# [対象本文]
....
米国市場、全体的に買われすぎのレベル
米株市場へのリスクの一つが現実化しつつあります。
新型コロナウイルスの「第2波」への懸念です。
テキサス州では3日連続で新型コロナウイルス感染の入院者数が増えているとのことです。カリフォルニア州の9つの郡では、コロナ感染者数が急激に増加していると報道されています。
6月10日のFOMC会議における「景気回復の道筋は楽観できない」との声明も市場の下げのきっかけとなりました。
ミニューシン財務長官が、「何があっても再度経済を閉めることはしない」と発言したことも危惧されたと思います。
S&P500は6月11日だけで5.9%下落し、3,002で引けています。これは2020年3月16日来の下げ幅です。
3月23日から大きな調整もなくマーケットは42.6%上昇していましたが、S&P500の14日相対力指数(RSI)でみると先日のオンラインセミナーでも指摘したとおり、市場全体的に買われ過ぎのレベルを超えており、ネガティブなニュースに反応しやすい環境だったと思います。
その時、マーケットはこう動いた 1日でS&P500が5%以上下落したその後の推移
6月11日の様に1日でS&P500が5%以上下落したその後、過去ではどう推移したか調べてみました。
1952年9月からのデータによると過去約68年の間にS&P500 が5%以上下落したのは今までに27回ありました。
....
# [記録]

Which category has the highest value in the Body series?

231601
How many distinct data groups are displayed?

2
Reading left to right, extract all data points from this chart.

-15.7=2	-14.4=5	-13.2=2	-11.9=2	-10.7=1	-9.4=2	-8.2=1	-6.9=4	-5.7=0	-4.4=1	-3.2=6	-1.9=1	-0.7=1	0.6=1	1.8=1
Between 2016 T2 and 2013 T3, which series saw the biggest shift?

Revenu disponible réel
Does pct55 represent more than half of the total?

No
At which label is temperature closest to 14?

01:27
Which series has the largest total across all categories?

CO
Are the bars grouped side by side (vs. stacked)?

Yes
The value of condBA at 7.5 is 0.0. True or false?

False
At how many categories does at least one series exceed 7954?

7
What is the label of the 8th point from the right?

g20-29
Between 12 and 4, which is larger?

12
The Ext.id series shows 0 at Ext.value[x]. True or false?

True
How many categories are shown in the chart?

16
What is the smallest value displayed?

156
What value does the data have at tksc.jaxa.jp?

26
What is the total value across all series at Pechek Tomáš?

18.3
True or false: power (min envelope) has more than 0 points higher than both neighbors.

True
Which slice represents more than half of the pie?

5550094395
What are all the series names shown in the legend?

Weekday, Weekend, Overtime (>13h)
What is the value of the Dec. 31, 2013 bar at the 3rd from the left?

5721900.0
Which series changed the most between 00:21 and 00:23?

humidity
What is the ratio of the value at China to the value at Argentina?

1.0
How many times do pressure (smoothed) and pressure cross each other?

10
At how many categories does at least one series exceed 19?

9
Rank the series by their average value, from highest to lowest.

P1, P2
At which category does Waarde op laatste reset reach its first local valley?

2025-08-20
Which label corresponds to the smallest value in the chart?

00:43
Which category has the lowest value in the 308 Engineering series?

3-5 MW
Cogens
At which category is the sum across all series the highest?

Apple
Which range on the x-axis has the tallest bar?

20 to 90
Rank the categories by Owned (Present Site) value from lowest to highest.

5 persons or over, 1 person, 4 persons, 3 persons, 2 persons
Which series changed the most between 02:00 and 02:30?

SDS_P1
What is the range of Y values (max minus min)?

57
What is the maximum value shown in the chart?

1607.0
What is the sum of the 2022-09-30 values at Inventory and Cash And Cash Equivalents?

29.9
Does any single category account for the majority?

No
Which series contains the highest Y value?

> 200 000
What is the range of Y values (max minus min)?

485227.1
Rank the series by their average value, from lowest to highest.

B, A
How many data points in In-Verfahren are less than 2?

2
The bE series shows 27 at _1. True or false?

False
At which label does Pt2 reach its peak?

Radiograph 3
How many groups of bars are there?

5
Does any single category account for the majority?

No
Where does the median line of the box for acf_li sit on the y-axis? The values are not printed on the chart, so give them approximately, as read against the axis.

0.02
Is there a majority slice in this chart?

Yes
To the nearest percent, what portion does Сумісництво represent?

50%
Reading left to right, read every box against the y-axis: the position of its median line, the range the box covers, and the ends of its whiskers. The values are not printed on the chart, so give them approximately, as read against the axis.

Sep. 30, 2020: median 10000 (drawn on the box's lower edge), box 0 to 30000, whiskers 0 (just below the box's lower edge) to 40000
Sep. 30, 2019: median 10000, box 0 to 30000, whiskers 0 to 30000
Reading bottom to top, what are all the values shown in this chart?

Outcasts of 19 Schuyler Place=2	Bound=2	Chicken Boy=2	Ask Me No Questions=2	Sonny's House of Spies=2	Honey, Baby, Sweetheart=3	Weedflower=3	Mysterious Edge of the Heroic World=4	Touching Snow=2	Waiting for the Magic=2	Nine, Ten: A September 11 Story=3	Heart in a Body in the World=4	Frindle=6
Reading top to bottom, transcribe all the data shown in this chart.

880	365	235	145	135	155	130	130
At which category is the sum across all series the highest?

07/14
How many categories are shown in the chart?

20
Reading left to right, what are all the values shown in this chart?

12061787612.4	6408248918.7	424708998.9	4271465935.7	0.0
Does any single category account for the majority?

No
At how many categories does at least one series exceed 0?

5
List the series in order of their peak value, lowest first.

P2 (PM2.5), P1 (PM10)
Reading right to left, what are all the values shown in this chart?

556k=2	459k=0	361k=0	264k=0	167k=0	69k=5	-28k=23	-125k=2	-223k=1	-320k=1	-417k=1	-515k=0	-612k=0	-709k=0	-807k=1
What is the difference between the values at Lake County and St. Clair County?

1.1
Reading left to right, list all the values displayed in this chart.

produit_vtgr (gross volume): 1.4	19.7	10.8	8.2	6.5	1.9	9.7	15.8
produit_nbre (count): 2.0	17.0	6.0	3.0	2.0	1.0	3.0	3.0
....
米国株式市場についての本文のうち、「新型コロナウイルスの「第2波」への懸念です。」を含む語句で始まり「年3月16日来の下げ幅です。」で終わる部分を、一字一句違えずに書き写してください。

新型コロナウイルスの「第2波」への懸念です。
テキサス州では3日連続で新型コロナウイルス感染の入院者数が増えているとのことです。カリフォルニア州の9つの郡では、コロナ感染者数が急激に増加していると報道されています。
6月10日のFOMC会議における「景気回復の道筋は楽観できない」との声明も市場の下げのきっかけとなりました。
ミニューシン財務長官が、「何があっても再度経済を閉めることはしない」と発言したことも危惧されたと思います。
S&P500は6月11日だけで5.9%下落し、3,002で引けています。これは2020年3月16日来の下げ幅です。